15. In view thereof, I am of the considered view that, this is a fit case where the interference under Article 227 of the Constitution is warranted. It is settle position of law that this Court can interfere with the orders passed by the authorities under Article 227 of the Constitution of India if the orders are found to be either arbitrary, unreasonable or perverse.
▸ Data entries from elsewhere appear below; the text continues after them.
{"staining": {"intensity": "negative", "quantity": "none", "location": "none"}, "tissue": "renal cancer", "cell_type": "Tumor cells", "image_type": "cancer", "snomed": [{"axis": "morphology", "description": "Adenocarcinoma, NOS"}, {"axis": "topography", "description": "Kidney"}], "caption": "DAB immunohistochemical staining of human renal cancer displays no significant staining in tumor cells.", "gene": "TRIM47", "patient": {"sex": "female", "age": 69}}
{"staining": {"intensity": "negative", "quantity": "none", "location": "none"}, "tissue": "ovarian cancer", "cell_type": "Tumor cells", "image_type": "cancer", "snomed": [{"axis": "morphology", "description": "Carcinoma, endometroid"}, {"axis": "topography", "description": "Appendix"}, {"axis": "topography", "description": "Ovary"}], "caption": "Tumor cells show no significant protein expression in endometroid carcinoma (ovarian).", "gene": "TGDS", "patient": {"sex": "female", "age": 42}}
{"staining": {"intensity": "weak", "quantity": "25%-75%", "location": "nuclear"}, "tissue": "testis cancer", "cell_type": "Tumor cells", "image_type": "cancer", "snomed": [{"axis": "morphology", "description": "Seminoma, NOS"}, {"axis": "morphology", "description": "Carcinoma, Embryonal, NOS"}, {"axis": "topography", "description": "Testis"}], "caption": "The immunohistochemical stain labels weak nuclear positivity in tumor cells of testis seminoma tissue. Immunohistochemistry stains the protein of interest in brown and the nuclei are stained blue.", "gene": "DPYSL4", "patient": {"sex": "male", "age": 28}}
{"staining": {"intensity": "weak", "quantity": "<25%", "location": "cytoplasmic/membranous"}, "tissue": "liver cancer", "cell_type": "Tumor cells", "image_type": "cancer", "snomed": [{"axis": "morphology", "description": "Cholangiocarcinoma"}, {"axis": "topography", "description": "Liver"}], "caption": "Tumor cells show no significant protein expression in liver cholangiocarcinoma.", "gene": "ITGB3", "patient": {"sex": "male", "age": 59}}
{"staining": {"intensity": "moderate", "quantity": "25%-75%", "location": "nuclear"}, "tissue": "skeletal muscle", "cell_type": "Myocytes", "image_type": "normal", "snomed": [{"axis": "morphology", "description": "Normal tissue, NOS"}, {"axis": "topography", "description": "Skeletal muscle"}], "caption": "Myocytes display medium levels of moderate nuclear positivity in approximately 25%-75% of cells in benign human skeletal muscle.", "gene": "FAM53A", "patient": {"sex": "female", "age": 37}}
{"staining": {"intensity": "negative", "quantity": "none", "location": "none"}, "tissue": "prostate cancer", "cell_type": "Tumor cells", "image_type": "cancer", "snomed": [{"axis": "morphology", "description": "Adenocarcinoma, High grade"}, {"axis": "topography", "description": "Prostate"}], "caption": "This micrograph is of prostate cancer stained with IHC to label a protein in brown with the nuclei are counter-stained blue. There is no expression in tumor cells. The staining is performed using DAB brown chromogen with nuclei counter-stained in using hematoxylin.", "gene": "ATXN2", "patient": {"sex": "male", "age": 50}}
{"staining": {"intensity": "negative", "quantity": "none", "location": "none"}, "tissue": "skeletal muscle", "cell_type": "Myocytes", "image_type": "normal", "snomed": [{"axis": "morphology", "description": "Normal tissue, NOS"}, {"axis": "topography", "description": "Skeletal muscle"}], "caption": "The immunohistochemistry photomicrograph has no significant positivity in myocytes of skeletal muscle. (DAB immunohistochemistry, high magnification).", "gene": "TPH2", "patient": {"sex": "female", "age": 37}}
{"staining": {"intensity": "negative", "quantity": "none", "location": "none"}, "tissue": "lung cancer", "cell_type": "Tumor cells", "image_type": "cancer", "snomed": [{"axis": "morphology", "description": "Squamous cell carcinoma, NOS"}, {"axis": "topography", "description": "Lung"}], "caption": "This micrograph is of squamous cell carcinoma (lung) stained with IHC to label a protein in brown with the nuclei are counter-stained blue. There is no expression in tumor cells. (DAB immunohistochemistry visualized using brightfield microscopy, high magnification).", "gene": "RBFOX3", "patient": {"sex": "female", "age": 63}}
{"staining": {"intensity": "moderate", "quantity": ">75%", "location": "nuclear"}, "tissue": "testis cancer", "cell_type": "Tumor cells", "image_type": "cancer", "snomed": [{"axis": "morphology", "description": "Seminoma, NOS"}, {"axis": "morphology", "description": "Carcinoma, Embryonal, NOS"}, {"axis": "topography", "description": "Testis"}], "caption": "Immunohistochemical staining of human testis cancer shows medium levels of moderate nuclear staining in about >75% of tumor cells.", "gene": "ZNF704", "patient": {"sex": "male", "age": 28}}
Since the orders passed by both respondent No.5 as well respondent No.2 are perverse, arbitrary and unreasonable as those suffers on count of non-compliance of the provisions of Clause 3(1) and (2) of the said Government Resolution same deserves to be quashed and set aside. 16. As far as the contention of respondents No.2 to 5 that after removal of petitioners from their respective posts other candidates have been appointed vide order dated 30.04.2024 is concerned, persual of appointment orders issued in favour of those candidates depicts that those appointments have been made subject to outcome of this writ petition, therefore, since the order impugned are erroneous and liable to be quashed and set aside, the petitioners deserves to be reinstated on their respective posts and, therefore, the submission of respondents No.2 to 5 in that regard is unacceptable. 17. Hence, the following order : ORDER A. The writ petition is allowed. B. The impugned order dated 13.02.2024 passed by respondent No.5 and order dated 04.03.2025 passed by respondent No.2 are hereby quashed and set aside. C. The respondents are directed to reinstate the petitioners on the posts of Anganwadi worker and Anganwadi helper respectively in Anganwadi No.517 situated at village Takali (Dhoki), Tq. and District Dharashiv, within four (4) weeks from today. D. Rule is thus made absolute in above terms with no order as to costs.